Yemen reunification

Although there are no cultural, ethnic and linguistic elements that could divide the North and the South of Yemen, the process of unification did not happen without conflict. In 1972 and in 1979, simmering tensions between the two Republics of Yemen led to fighting and attempts towards unification after these conflicts did not succeed. However, a draft constitution for a united State was written in 1981. In 1988, an agreement was concluded to demilitarize the borderline and exploit in common the oil wells discovered in 1984. The collapse of the Soviet Union, the main sponsor of South Yemen, and the cessation of Saudi aid to North Yemen, were determining factors in the movement towards the unification.

On 22 May 1990, the Yemen Arab Republic (YAR) and the People’s Democratic Republic of Yemen (PDRY) merged to form a sovereign State, the Republic of Yemen. Sanaa, the former capital of the YAR, became the political capital while Aden with its free trade zone became the economical capital. Unification implied a complete fusion of the institutions of both States, thereby obliterating the federal or co-federal options envisaged previously. Within 30 months elections had to take place in order to give legitimacy to the new government.

The main beneficiary of the unification was former President of North Yemen, Ali Abdallah Saleh, who became President of the united Yemen, while Ali Salem al-Beid, the former President of South Yemen became Vice-President. One of the positive consequences of the unification was the creation of a multiparty political system and the organization of free elections in May 1991, which guaranteed freedom of speech, press freedom and the right of association.

The unification process did not go without some difficulties due to the differences in terms of territory and demographic weight (11 millions persons in North and 3 millions in South). The period of unification can be divided in two phases.

The first period is the one that precedes the southern attempt towards secession in 1994. From the outset, the South criticized the nomination of “northerners” at key posts and protested against the islamisation imposed from the North. The adoption of the Sharia as “the only source of legislation”, the authorization of polygamy and the resurgence of “tribalism” gave rise to social upheavals in the South (which had been living under a Marxist system for more than 20 years).

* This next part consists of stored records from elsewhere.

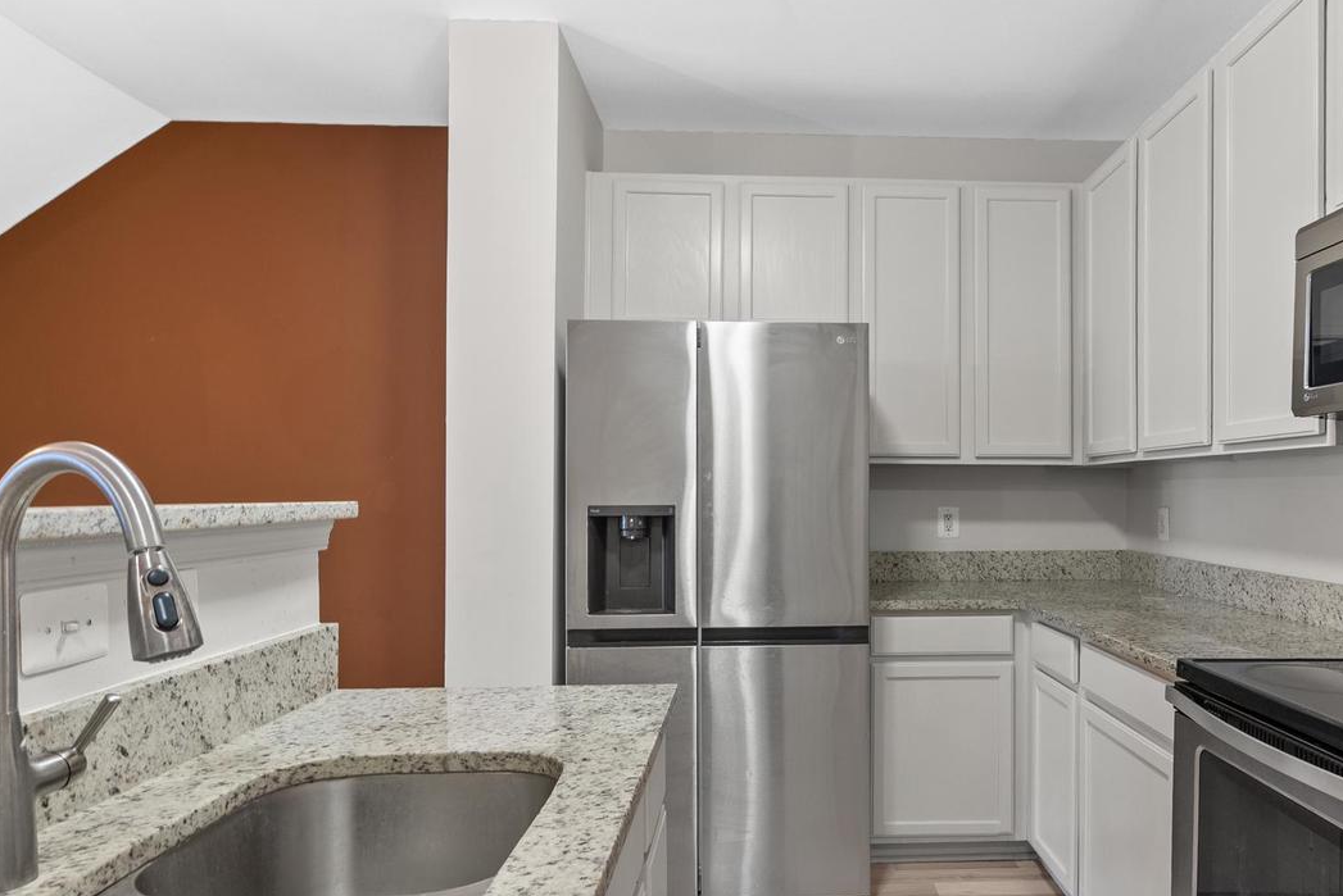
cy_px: 508
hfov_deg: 77.8
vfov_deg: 57.1
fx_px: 821
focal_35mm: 22
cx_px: 795
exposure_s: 1/1.25
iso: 800
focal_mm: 16
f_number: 8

The second period marks the effective realization of the unity after the victory of the northern army against the “secessionists” at the end of the short civil war in 1994. The trigger factor of this conflict was the discovery of important oil deposits in the South. The former southern leaders, encouraged by Saudi Arabia, decided to undermine the unity and called for secession. In spite of various attempts of foreign mediations, in particular from Jordan, to resolve the crisis, the internal war began on 5 May 1994. The war ended on 7 July by the defeat and the temporary exile of the secessionists, of which some were later readmitted and given a new government post.